*** Data extract ***

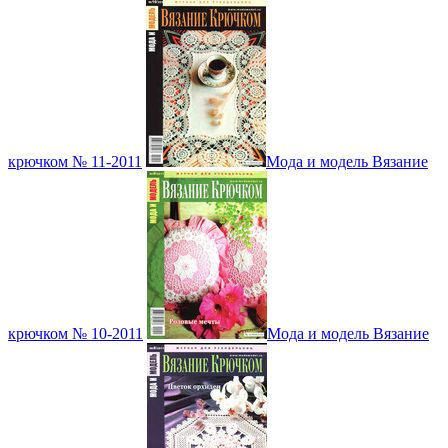
крючком № 11-2011
Мода и модель Вязание
крючком № 10-2011
Мода и модель Вязание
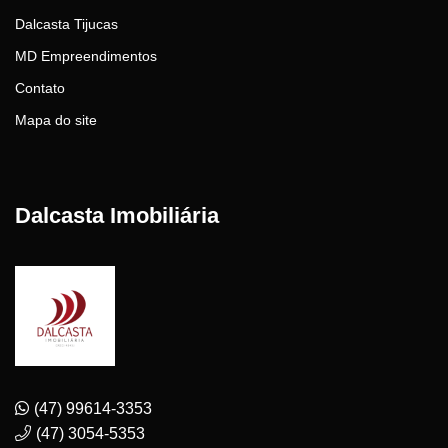
Dalcasta Tijucas
MD Empreendimentos
Contato
Mapa do site
Dalcasta Imobiliária
(47) 99614-3353
(47) 3054-5353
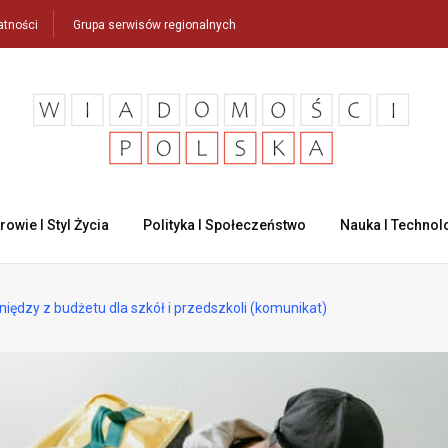
atności
Grupa serwisów regionalnych
rowie I Styl Życia
Polityka I Społeczeństwo
Nauka I Technol
eniędzy z budżetu dla szkół i przedszkoli (komunikat)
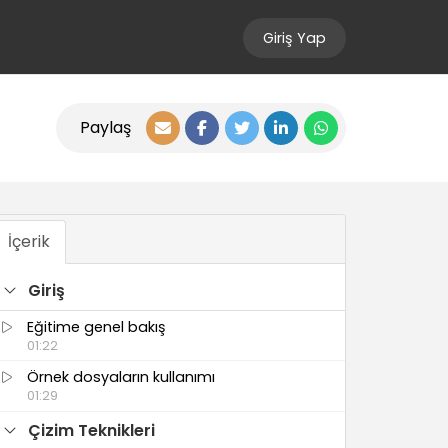
Giriş Yap
Paylaş
İçerik
Giriş
Eğitime genel bakış
01:22
Örnek dosyaların kullanımı
01:29
Çizim Teknikleri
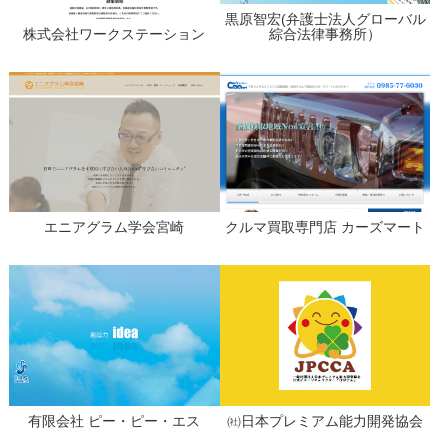
黒原智宏(弁護士法人グローバル
株式会社ワークステーション
綜合法律事務所）
エニアグラム学会宮崎
クルマ買取専門店 カーズマート
有限会社 ピー・ピー・エス
㈳日本プレミアム能力開発協会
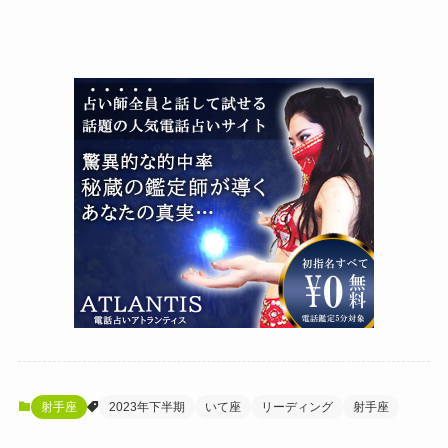
射手座
2023年下半期
いて座
リーディング
射手座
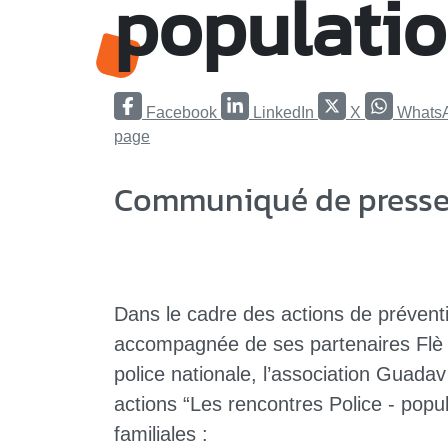
populatio
Facebook
LinkedIn
X
Whats
page
Communiqué de presse
Dans le cadre des actions de préventi
accompagnée de ses partenaires Flè 
police nationale, l’association Guadav
actions “Les rencontres Police - popul
familiales :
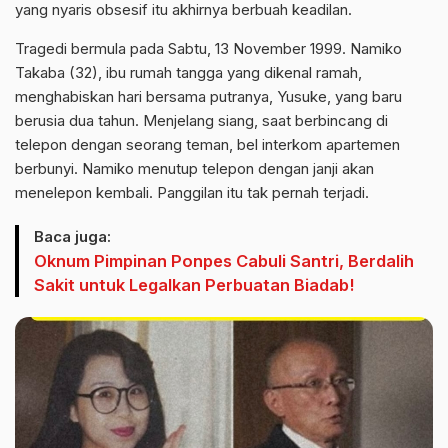
yang nyaris obsesif itu akhirnya berbuah keadilan.
Tragedi bermula pada Sabtu, 13 November 1999. Namiko
Takaba (32), ibu rumah tangga yang dikenal ramah,
menghabiskan hari bersama putranya, Yusuke, yang baru
berusia dua tahun. Menjelang siang, saat berbincang di
telepon dengan seorang teman, bel interkom apartemen
berbunyi. Namiko menutup telepon dengan janji akan
menelepon kembali. Panggilan itu tak pernah terjadi.
Baca juga:
Oknum Pimpinan Ponpes Cabuli Santri, Berdalih
Sakit untuk Legalkan Perbuatan Biadab!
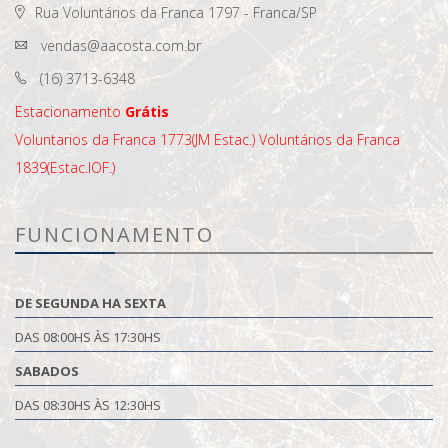
Rua Voluntários da Franca 1797 - Franca/SP
vendas@aacosta.com.br
(16) 3713-6348
Estacionamento
Grátis
Voluntarios da Franca 1773(JM Estac.)
Voluntários da Franca
1839(Estac.IOF.)
FUNCIONAMENTO
DE SEGUNDA HA SEXTA
DAS 08:00HS ÀS 17:30HS
SABADOS
DAS 08:30HS ÀS 12:30HS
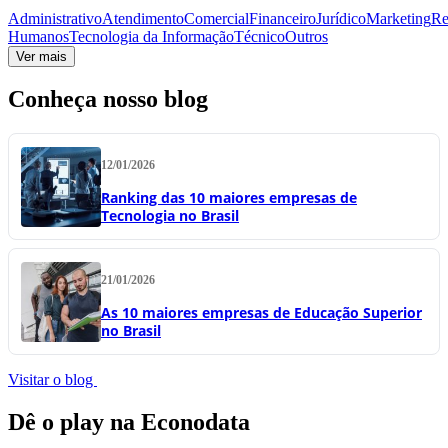
Administrativo
Atendimento
Comercial
Financeiro
Jurídico
Marketing
Re
Humanos
Tecnologia da Informação
Técnico
Outros
Ver mais
Conheça nosso blog
12/01/2026
Ranking das 10 maiores empresas de
Tecnologia no Brasil
21/01/2026
As 10 maiores empresas de Educação Superior
no Brasil
Visitar o blog
Dê o play na Econodata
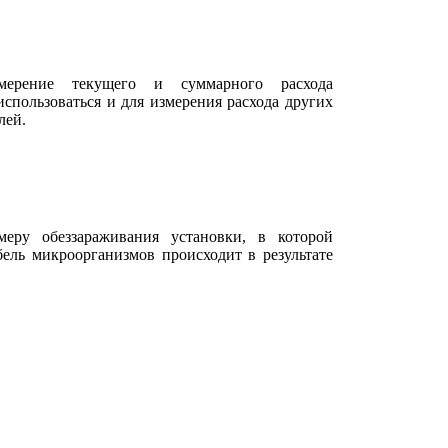
мерение текущего и суммарного расхода
спользоваться и для измерения расхода других
лей.
еру обеззараживания установки, в которой
ель микроорганизмов происходит в результате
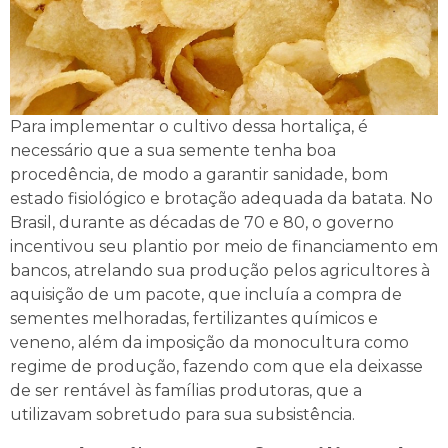
Para implementar o cultivo dessa hortaliça, é
necessário que a sua semente tenha boa
procedência, de modo a garantir sanidade, bom
estado fisiológico e brotação adequada da batata. No
Brasil, durante as décadas de 70 e 80, o governo
incentivou seu plantio por meio de financiamento em
bancos, atrelando sua produção pelos agricultores à
aquisição de um pacote, que incluía a compra de
sementes melhoradas, fertilizantes químicos e
veneno, além da imposição da monocultura como
regime de produção, fazendo com que ela deixasse
de ser rentável às famílias produtoras, que a
utilizavam sobretudo para sua subsistência.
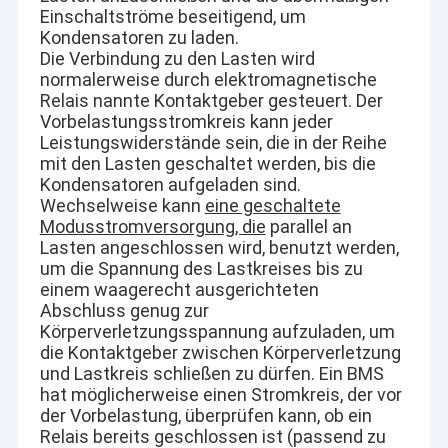
Einschaltströme beseitigend, um
Durchdringt braunes Glas, einige Umschläge und
VR Show
Kunststoffverpackungen.
Kondensatoren zu laden.
Klein und leicht, kann es leicht transportiert und bedient
Die Verbindung zu den Lasten wird
Über uns
werden.
normalerweise durch elektromagnetische
Gesamtbibliothekspektrum > 13.000 Arten und die
Relais nannte Kontaktgeber gesteuert. Der
Werksführung
Schmuggelgut-Spektrum-Bibliothek > 3.000 Arten.
Vorbelastungsstromkreis kann jeder
Unterstützung für mehrere Sprachen.
Leistungswiderstände sein, die in der Reihe
Qualitätskontrolle
Eingebaute Bibliotheken:
mit den Lasten geschaltet werden, bis die
Betäubungsmittel und Vorläufer: He-roin, Mor-phin, Metham-
Kondensatoren aufgeladen sind.
Kontakt
phetamin, Ke-tamin, Ko-kain, MD-MA, Fen-tanyl, Cannabinoid,
Wechselweise kann
eine geschaltete
Ephe-drin, Safrol usw.
Modusstromversorgung, die
parallel an
Chemische Waffen: GB, GD, VX, HD usw.
Neuigkeiten
Lasten angeschlossen wird, benutzt werden,
Entzündliche und giftige Flüssigkeiten: Benzin, Kerosin,
um die Spannung des Lastkreises bis zu
Diesel, Methanol, Ethanol, Nitromethan, Ace-ton, Benzol,
Alle Fälle
Toluol, Acetonitril, Tetrahydrofuran, Chloroform usw.
einem waagerecht ausgerichteten
Sprengstoffe: Ammoniumnitrat, Kaliumnitrat, C4,
Abschluss genug zur
Composition B, TNT, RDX, HMX, TNP, TATP usw.
Blog
Körperverletzungsspannung aufzuladen, um
Sonstiges: Stärke, Saccharose, Vitamin C, Para-cetamol,
die Kontaktgeber zwischen Körperverletzung
Analgin, Polyethylen, Polystyrol usw.
und Lastkreis schließen zu dürfen. Ein BMS
Jetzt Chatten
hat möglicherweise einen Stromkreis, der vor
der Vorbelastung, überprüfen kann, ob ein
Ecer
Relais bereits geschlossen ist (passend zu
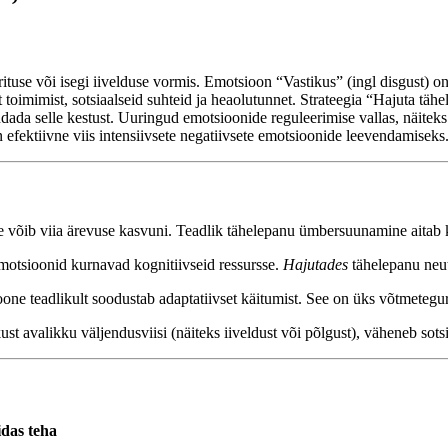
tuse või isegi iivelduse vormis. Emotsioon “Vastikus” (ingl disgust) o
st toimimist, sotsiaalseid suhteid ja heaolutunnet. Strateegia “Hajuta t
ndada selle kestust. Uuringud emotsioonide reguleerimise vallas, näitek
 efektiivne viis intensiivsete negatiivsete emotsioonide leevendamiseks
e võib viia ärevuse kasvuni. Teadlik tähelepanu ümbersuunamine aitab k
motsioonid kurnavad kognitiivseid ressursse.
Hajutades
tähelepanu neut
e teadlikult soodustab adaptatiivset käitumist. See on üks võtmetegur
ust avalikku väljendusviisi (näiteks iiveldust või põlgust), väheneb sotsia
das teha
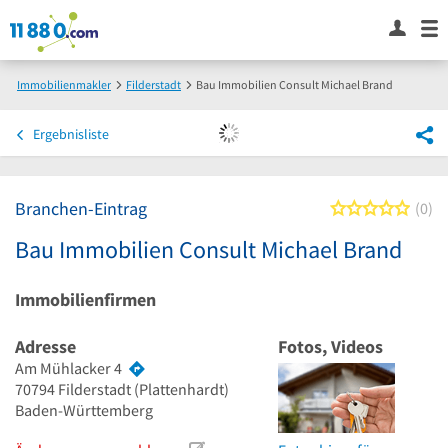
Immobilienmakler
Filderstadt
Bau Immobilien Consult Michael Brand
Ergebnisliste
Branchen-Eintrag
0 von
0
Bau Immobilien Consult Michael Brand
Immobilienfirmen
Adresse
Fotos, Videos
Am Mühlacker 4
70794
Filderstadt
(Plattenhardt)
Baden-Württemberg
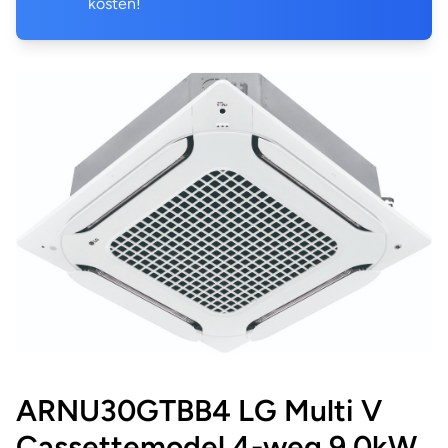
kosten!
ARNU30GTBB4 LG Multi V
Cassettemodel 4-weg 9,0kW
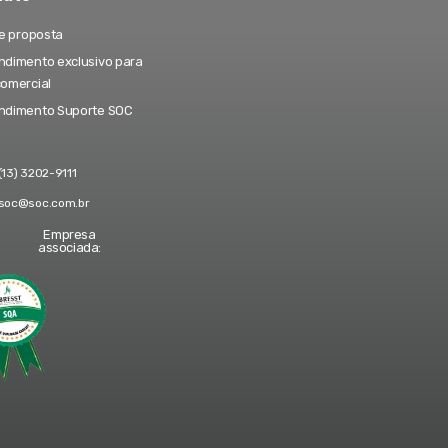
te proposta
dimento exclusivo para
comercial
ndimento Suporte SOC
(13) 3202-9111
soc@soc.com.br
Empresa
associada:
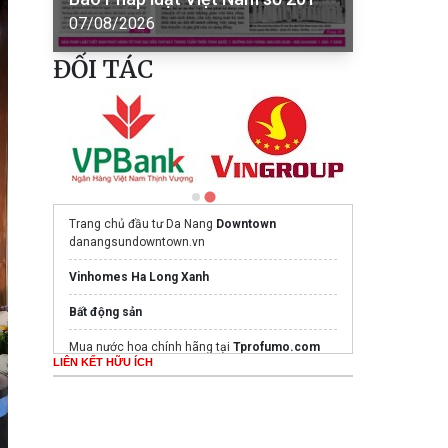
07/08/2026
ĐỐI TÁC
Trang chủ đầu tư Da Nang
Downtown
danangsundowntown.vn
Vinhomes Ha Long Xanh
Bất động sản
Mua nước hoa chính hãng tại
Tprofumo.com
LIÊN KẾT HỮU ÍCH
Ghế Massage PoongSan chính hãng
poongsankorea.vn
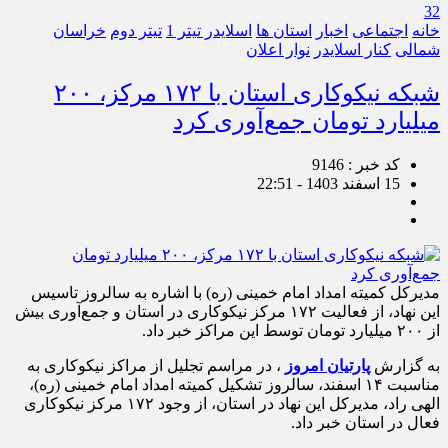
32
خانه
اجتماعی
اخبار
استان ها
اسلایدر تیتر 1
تیتر دوم
خراسان
شمالی
کنار اسلایدر
نوار اعلان
شبکه نیکوکاری استان با ۱۷۲ مرکز، ۲۰۰
میلیارد تومان جمع‌آوری کرد
کد خبر : 9146
15 اسفند 1403 - 22:51
مدیرکل کمیته امداد امام خمینی (ره) با اشاره به سالروز تاسیس
این نهاد، از فعالیت ۱۷۲ مرکز نیکوکاری در استان و جمع‌آوری بیش
از ۲۰۰ میلیارد تومان توسط این مراکز خبر داد.
به گزارش
پارتیان امروز
، در مراسم تجلیل از مراکز نیکوکاری به
مناسبت ۱۴ اسفند، سالروز تشکیل کمیته امداد امام خمینی (ره)،
الهی راد، مدیرکل این نهاد در استان، از وجود ۱۷۲ مرکز نیکوکاری
فعال در استان خبر داد.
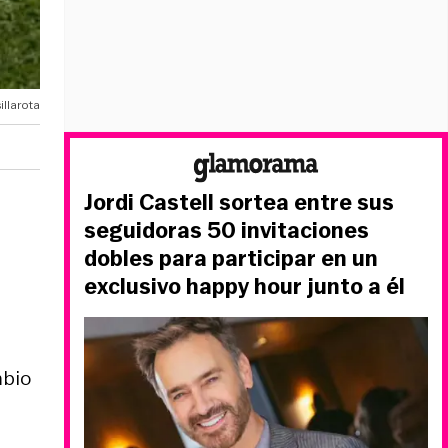
illarota
Jordi Castell sortea entre sus
seguidoras 50 invitaciones
dobles para participar en un
exclusivo happy hour junto a él
mbio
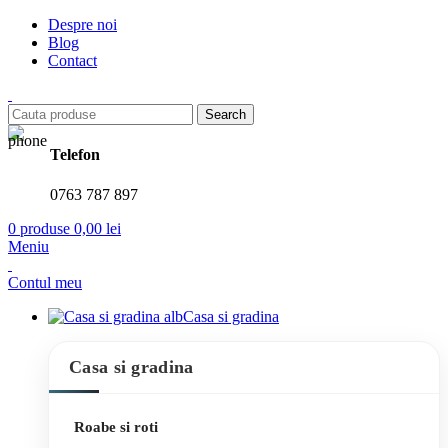
Despre noi
Blog
Contact
Search
Telefon
0763 787 897
0
produse
0,00
lei
Meniu
Contul meu
Casa si gradina
Casa si gradina
Roabe si roti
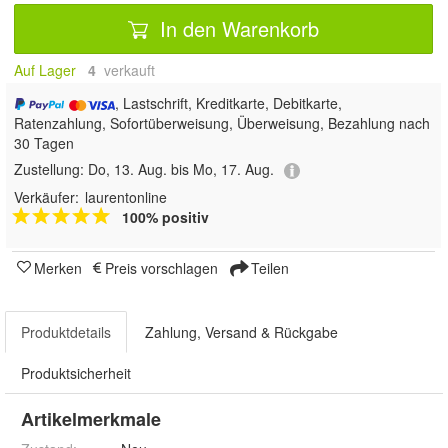
In den Warenkorb
Auf Lager
4
 verkauft
, Lastschrift, Kreditkarte, Debitkarte,
Ratenzahlung, Sofortüberweisung, Überweisung, Bezahlung nach
30 Tagen
Zustellung:
Do, 13. Aug. bis Mo, 17. Aug.
Verkäufer:
laurentonline
100% positiv
Merken
Preis vorschlagen
Teilen
Produktdetails
Zahlung, Versand & Rückgabe
Produktsicherheit
Artikelmerkmale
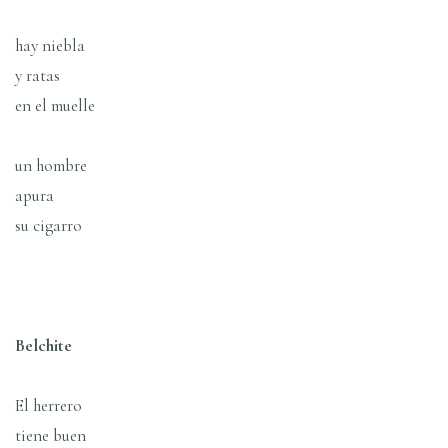
hay niebla
y ratas
en el muelle
un hombre
apura
su cigarro
Belchite
El herrero
tiene buen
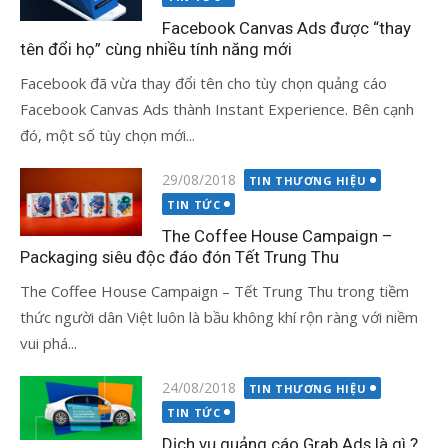
Facebook Canvas Ads được “thay
tên đổi họ” cùng nhiều tính năng mới
Facebook đã vừa thay đổi tên cho tùy chọn quảng cáo
Facebook Canvas Ads thành Instant Experience. Bên cạnh
đó, một số tùy chọn mới...
Đăng
29/08/2018
TIN THƯƠNG HIỆU
vào
TIN TỨC
The Coffee House Campaign –
Packaging siêu độc đáo đón Tết Trung Thu
The Coffee House Campaign – Tết Trung Thu trong tiềm
thức người dân Việt luôn là bầu không khí rộn ràng với niềm
vui phá...
Đăng
24/08/2018
TIN THƯƠNG HIỆU
vào
TIN TỨC
Dịch vụ quảng cáo Grab Ads là gì ?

*** End of Data extract ***

Directions — In the listing, take the part that opens with the line containing "Para implementar o cultivo dessa hortaliça, é" and closes with the line containing "utilizavam sobretudo para sua subsistência.". Write that part out again, replacing "veneno" with "agrotóxicos" and leaving everything else unchanged.

Final answer —
Para implementar o cultivo dessa hortaliça, é
necessário que a sua semente tenha boa
procedência, de modo a garantir sanidade, bom
estado fisiológico e brotação adequada da batata. No
Brasil, durante as décadas de 70 e 80, o governo
incentivou seu plantio por meio de financiamento em
bancos, atrelando sua produção pelos agricultores à
aquisição de um pacote, que incluía a compra de
sementes melhoradas, fertilizantes químicos e
agrotóxicos, além da imposição da monocultura como
regime de produção, fazendo com que ela deixasse
de ser rentável às famílias produtoras, que a
utilizavam sobretudo para sua subsistência.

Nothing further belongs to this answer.